A cart with a mass of 5.35 kg is placed on a frictionless ramp at an angle of 14.2. The cart is released and rolls down the ramp. Find the acceleration.
a = g sinθ
To find the acceleration of the cart rolling down the ramp, we can use the principles of physics.

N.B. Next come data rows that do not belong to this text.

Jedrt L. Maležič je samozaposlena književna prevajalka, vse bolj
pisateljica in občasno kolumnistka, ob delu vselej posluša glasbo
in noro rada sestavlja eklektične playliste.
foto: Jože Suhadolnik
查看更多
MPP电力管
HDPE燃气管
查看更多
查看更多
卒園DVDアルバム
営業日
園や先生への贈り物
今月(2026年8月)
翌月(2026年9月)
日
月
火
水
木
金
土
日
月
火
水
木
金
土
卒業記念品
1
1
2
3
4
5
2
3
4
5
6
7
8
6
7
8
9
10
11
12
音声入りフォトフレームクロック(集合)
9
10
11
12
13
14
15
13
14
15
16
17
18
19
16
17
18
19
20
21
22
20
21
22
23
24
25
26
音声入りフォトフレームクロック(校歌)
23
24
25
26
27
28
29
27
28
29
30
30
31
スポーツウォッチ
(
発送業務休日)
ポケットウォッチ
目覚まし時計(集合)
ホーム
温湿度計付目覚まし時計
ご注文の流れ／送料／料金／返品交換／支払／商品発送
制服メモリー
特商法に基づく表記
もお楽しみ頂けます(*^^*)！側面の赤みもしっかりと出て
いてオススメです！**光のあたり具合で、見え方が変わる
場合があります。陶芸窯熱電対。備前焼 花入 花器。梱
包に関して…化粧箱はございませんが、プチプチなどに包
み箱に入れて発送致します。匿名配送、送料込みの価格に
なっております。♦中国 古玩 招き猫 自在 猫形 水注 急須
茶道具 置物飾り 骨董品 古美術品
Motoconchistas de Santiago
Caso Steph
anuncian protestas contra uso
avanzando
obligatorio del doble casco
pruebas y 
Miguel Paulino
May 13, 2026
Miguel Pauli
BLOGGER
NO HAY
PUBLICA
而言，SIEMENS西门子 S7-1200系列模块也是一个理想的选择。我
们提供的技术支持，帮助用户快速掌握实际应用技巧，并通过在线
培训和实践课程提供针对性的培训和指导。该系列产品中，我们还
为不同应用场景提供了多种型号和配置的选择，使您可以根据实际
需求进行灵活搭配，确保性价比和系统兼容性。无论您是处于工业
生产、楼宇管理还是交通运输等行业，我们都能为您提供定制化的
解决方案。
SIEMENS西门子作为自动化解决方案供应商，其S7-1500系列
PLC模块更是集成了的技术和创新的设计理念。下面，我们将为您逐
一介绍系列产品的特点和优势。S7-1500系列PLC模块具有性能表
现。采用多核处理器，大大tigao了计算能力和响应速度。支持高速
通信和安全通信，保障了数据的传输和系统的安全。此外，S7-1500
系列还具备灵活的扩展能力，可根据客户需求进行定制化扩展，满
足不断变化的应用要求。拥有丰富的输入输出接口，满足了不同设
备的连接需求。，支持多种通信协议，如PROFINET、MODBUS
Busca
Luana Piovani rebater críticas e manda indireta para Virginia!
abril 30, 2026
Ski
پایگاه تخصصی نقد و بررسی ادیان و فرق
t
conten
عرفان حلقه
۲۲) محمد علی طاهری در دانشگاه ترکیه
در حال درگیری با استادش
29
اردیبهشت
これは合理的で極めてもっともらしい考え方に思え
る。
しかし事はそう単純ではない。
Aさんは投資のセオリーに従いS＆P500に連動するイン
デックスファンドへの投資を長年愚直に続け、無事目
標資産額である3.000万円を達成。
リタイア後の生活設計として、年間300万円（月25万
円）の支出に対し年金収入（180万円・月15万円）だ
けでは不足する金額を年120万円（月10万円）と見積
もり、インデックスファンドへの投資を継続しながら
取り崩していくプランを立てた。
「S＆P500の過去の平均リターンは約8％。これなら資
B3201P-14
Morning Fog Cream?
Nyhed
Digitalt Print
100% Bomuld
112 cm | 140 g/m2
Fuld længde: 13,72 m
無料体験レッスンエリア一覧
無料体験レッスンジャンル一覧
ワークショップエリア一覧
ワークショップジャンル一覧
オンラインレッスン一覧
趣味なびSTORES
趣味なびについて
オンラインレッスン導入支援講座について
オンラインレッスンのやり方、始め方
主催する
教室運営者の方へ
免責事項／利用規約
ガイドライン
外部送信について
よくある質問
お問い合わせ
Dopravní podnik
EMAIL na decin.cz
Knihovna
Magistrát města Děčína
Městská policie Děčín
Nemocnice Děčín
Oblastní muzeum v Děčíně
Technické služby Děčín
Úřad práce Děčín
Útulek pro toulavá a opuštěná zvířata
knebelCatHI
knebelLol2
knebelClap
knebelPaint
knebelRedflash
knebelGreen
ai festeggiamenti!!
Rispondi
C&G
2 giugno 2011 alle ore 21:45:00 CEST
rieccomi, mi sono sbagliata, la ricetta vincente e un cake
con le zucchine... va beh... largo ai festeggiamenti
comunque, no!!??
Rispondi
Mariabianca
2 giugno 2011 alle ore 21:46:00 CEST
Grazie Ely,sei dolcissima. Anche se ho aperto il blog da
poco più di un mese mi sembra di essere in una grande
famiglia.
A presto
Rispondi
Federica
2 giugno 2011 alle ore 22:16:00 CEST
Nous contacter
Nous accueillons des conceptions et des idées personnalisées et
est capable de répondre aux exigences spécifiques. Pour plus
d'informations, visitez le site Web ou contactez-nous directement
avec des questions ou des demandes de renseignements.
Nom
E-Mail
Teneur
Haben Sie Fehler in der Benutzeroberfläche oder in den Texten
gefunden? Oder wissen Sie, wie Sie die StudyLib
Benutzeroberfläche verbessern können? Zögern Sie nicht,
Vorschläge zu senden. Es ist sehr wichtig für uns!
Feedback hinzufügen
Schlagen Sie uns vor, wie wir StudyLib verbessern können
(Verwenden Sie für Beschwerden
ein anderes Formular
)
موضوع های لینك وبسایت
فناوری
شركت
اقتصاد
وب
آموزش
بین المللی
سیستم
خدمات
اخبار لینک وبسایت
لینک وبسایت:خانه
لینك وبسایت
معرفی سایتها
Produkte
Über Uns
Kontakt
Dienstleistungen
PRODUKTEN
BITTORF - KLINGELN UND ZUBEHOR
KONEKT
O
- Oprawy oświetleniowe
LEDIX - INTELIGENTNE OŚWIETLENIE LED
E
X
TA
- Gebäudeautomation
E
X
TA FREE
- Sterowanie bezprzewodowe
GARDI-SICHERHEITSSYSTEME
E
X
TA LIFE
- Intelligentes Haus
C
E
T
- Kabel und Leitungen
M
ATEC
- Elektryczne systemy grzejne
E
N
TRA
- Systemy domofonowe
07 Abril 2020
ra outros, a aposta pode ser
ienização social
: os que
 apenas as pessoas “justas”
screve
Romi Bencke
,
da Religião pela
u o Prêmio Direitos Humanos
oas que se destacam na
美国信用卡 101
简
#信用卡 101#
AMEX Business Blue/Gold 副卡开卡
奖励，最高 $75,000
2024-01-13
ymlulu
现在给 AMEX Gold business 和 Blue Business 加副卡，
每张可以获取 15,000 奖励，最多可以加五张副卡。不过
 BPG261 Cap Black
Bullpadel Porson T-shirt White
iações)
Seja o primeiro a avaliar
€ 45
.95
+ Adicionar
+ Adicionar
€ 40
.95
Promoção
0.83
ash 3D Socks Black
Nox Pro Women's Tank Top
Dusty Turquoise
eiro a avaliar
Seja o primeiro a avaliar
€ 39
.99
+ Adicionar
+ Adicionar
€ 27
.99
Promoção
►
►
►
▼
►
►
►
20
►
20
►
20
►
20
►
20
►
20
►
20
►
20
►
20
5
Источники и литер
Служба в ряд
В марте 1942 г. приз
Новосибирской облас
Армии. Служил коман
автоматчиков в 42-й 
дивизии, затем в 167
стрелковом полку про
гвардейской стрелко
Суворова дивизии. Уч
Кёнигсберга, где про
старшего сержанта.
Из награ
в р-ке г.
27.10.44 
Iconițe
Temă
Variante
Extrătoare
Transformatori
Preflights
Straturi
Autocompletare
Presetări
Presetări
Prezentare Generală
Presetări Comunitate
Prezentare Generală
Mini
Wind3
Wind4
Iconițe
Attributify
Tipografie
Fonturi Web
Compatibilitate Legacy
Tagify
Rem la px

The acceleration can be determined using the equation:
acceleration = gravitational force * sin(angle) / mass
In this equation:
- gravitational force refers to the force due to gravity, which is the product of the mass of the cart (5.35 kg) and the acceleration due to gravity (9.8 m/s^2)
- angle refers to the angle of the ramp (14.2 degrees)
- mass refers to the mass of the cart (5.35 kg)
Substituting the values into the equation, we get:
acceleration = (5.35 kg * 9.8 m/s^2) * sin(14.2 degrees) / 5.35 kg
Simplifying the equation, the mass of the cart cancels out:
acceleration = 9.8 m/s^2 * sin(14.2 degrees)
Now, we can calculate the acceleration:
acceleration ≈ 2.486 m/s^2
Therefore, the acceleration of the cart rolling down the ramp is approximately 2.486 m/s^2.
To find the acceleration of the cart as it rolls down the ramp, we can use the equation for gravitational force along the ramp:
F_gravity = m * g * sin(θ),
where
F_gravity is the gravitational force along the ramp,
m is the mass of the cart (5.35 kg in this case),
g is the acceleration due to gravity (approximately 9.8 m/s^2), and
θ is the angle of the ramp (14.2 degrees in this case).
First, we need to convert the angle from degrees to radians. We can use the formula:
θ_radians = θ_degrees * π / 180.
θ_radians = 14.2 * π/180
θ_radians ≈ 0.248.
Now, we can substitute the values into the equation to find the gravitational force along the ramp:
F_gravity = 5.35 kg * 9.8 m/s^2 * sin(0.248).
F_gravity ≈ 5.35 kg * 9.8 m/s^2 * 0.2468.
F_gravity ≈ 12.7461 N.
Next, we need to calculate the net force acting on the cart. Since there is no friction, the net force is equal to the gravitational force along the ramp:
F_net = F_gravity.
F_net = 12.7461 N.
Finally, we can use Newton's second law of motion, F = m * a, to find the acceleration:
F_net = m * a.
12.7461 N = 5.35 kg * a.
Solving for a, we find:
a ≈ 2.385 m/s^2.
Therefore, the acceleration of the cart rolling down the ramp is approximately 2.385 m/s^2.